What this task involves -
Repeat the records exactly, with one exception: no images.

Saved data entries -
....
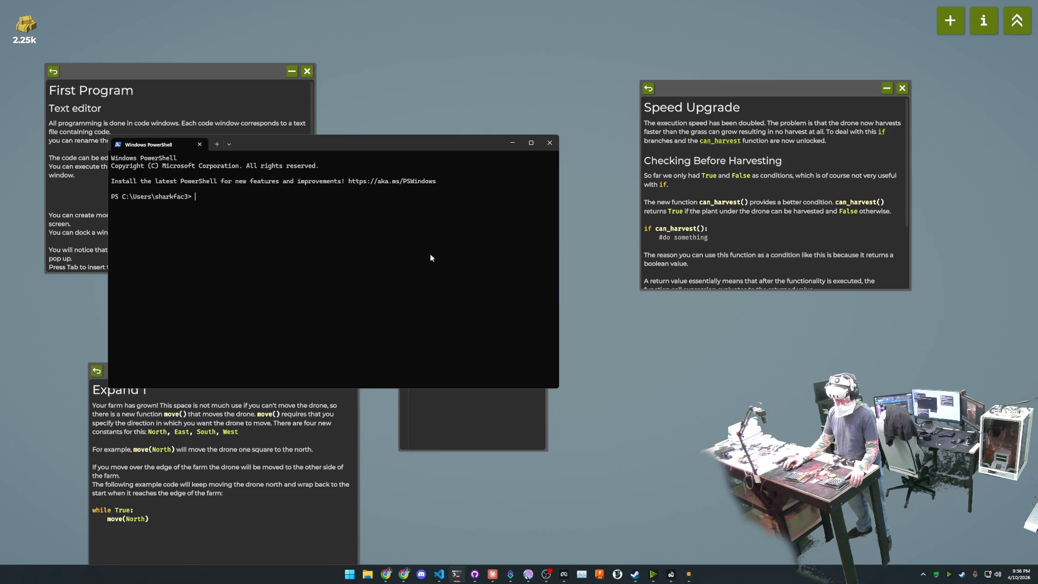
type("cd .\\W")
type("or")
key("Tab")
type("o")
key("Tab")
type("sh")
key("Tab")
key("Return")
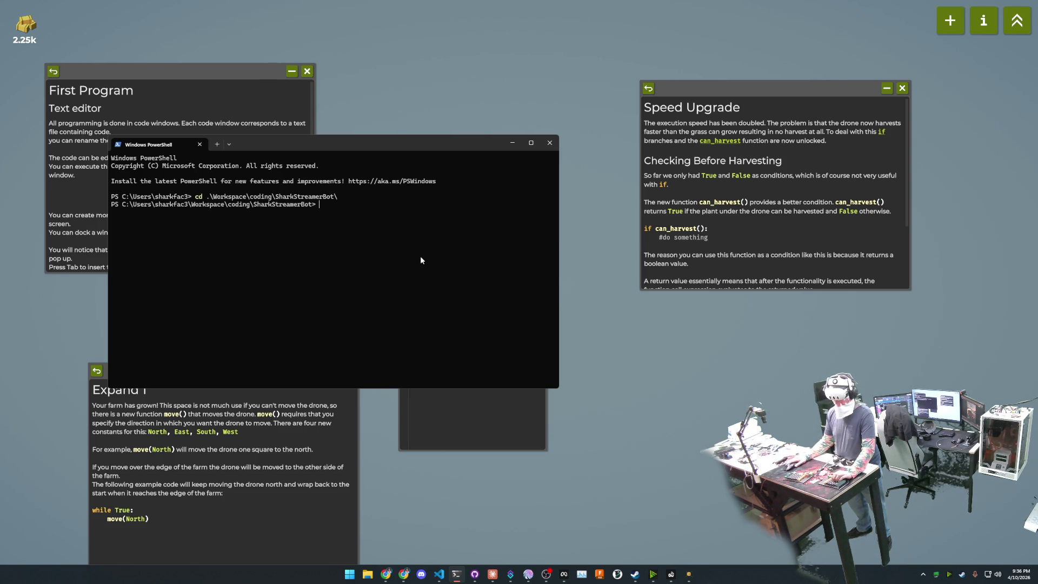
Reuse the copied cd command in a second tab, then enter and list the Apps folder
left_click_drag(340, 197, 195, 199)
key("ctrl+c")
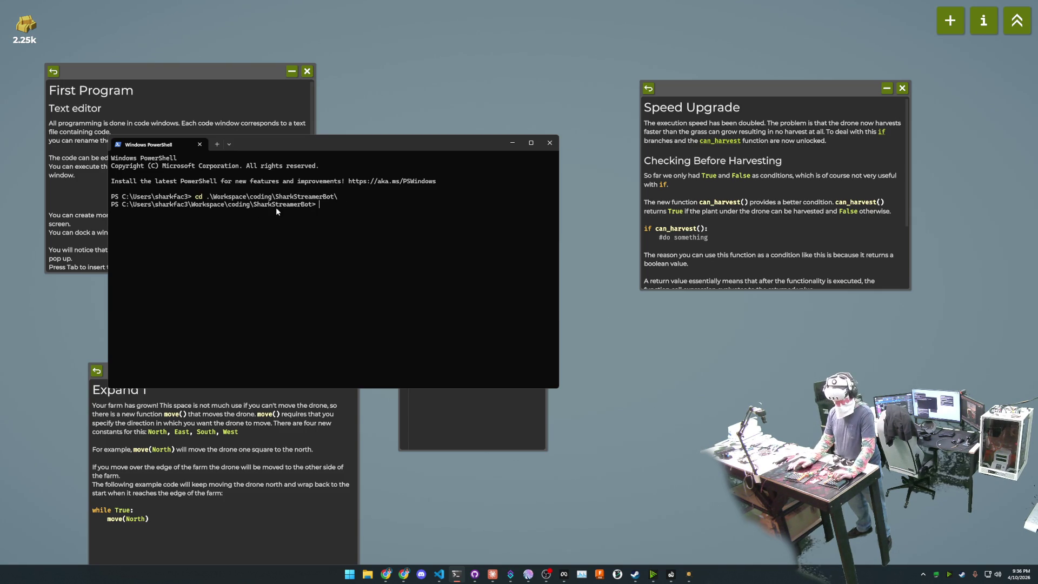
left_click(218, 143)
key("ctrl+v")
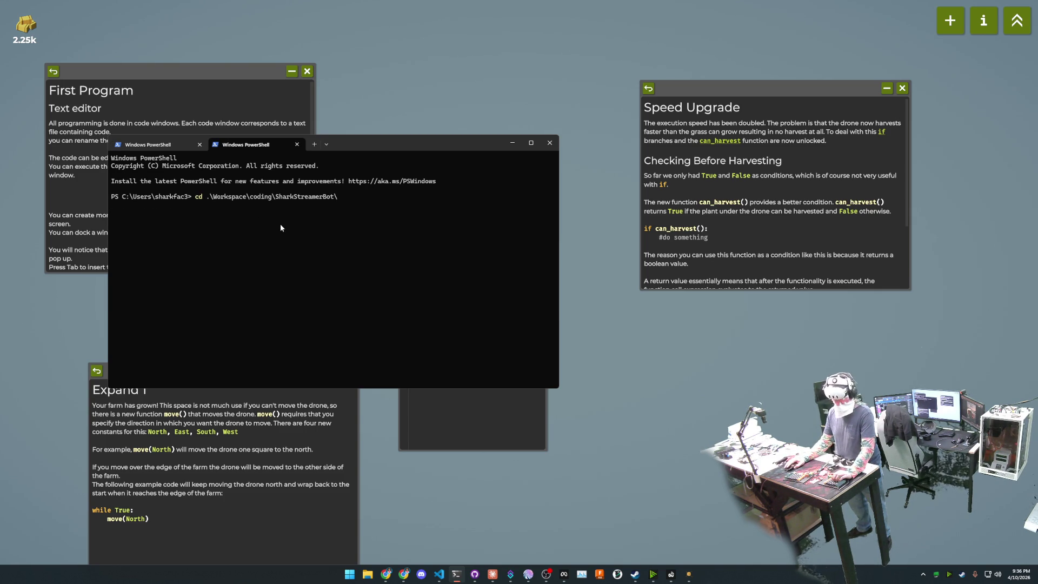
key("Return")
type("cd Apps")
....
Answer to the exercise -
type("cd .\\W")
type("or")
key("Tab")
type("o")
key("Tab")
type("sh")
key("Tab")
key("Return")
Reuse the copied cd command in a second tab, then enter and list the Apps folder
left_click_drag(340, 197, 195, 199)
key("ctrl+c")
left_click(218, 143)
key("ctrl+v")
key("Return")
type("cd Apps")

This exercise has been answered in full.